Es gab einmal eine Zeit, da wollte Angela Merkel eine ganz andere Politik machen als die Bundesregierung. In der Sache sowieso, aber auch im Stil. Klare Alternativkonzepte gegen rot-grünes Wischiwaschi stellte die Oppositionschefin damals in Aussicht.

Dafür ist sie von ihrer eigenen Partei, aber auch von Teilen der Öffentlichkeit bejubelt, ja gefeiert worden. Das war vor noch nicht einmal einem Jahr. Inzwischen hat sich die Union anders besonnen: Sie lernt lieber von Schröder, Fischer und Müntefering, als diese zu konterkarieren.

Der Grundsatzkompromiss der Union

Das, was jetzt von der CDU als Grundsatzkompromiss mit der CSU in der Gesundheitspolitik verkündet wird, ist für den Normalmenschen schwer verständlich und unterscheidet sich insofern vom rot-grünen Projekt einer Bürgerversicherung, das auf den ersten Blick recht eingängig wirkt.

- - - -

**Aufgaben:**
1) Beantworten Sie zum Textauszug über den Gesundheitskompromiss der Union folgende Fragen:
(a) Was stellte die damalige Oppositionschefin gegen das „rot-grüne Wischiwaschi“ in Aussicht?
(b) Von welchen drei Politikern lernt die Union laut Text inzwischen lieber?
(c) In welchem Politikfeld verkündet die CDU einen Grundsatzkompromiss mit der CSU?
2) Führen Sie den Textauszug über den Gesundheitskompromiss der Union nach seinem letzten Satz fort.

Gespeicherte Dateneinträge:

- - - -

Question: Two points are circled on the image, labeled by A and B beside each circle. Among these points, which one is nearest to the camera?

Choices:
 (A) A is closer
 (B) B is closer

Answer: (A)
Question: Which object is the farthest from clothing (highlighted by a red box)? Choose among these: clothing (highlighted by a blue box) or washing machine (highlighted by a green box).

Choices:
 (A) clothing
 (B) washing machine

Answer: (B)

- - - -

**Lösungen:**
1)
(a) Klare Alternativkonzepte.
(b) Von Schröder, Fischer und Müntefering.
(c) In der Gesundheitspolitik.

2)
Gemeinsam ist beiden Projekten allerdings, dass die Finanzierung, mithin das zentrale Element eines Systemwechsels, vage bleibt, äußerst vage sogar. Der Kompromiss entspricht in wichtigen Punkten nicht mehr dem Beschluss des CDU-Bundesparteitages von Leipzig, den die Christdemokraten gegen alle Fragen und Einwände der Schwesterpartei und der Experten fast ein Jahr lang erbittert als perfekte Lösung für die Sicherung des Gesundheitssystems verteidigt haben.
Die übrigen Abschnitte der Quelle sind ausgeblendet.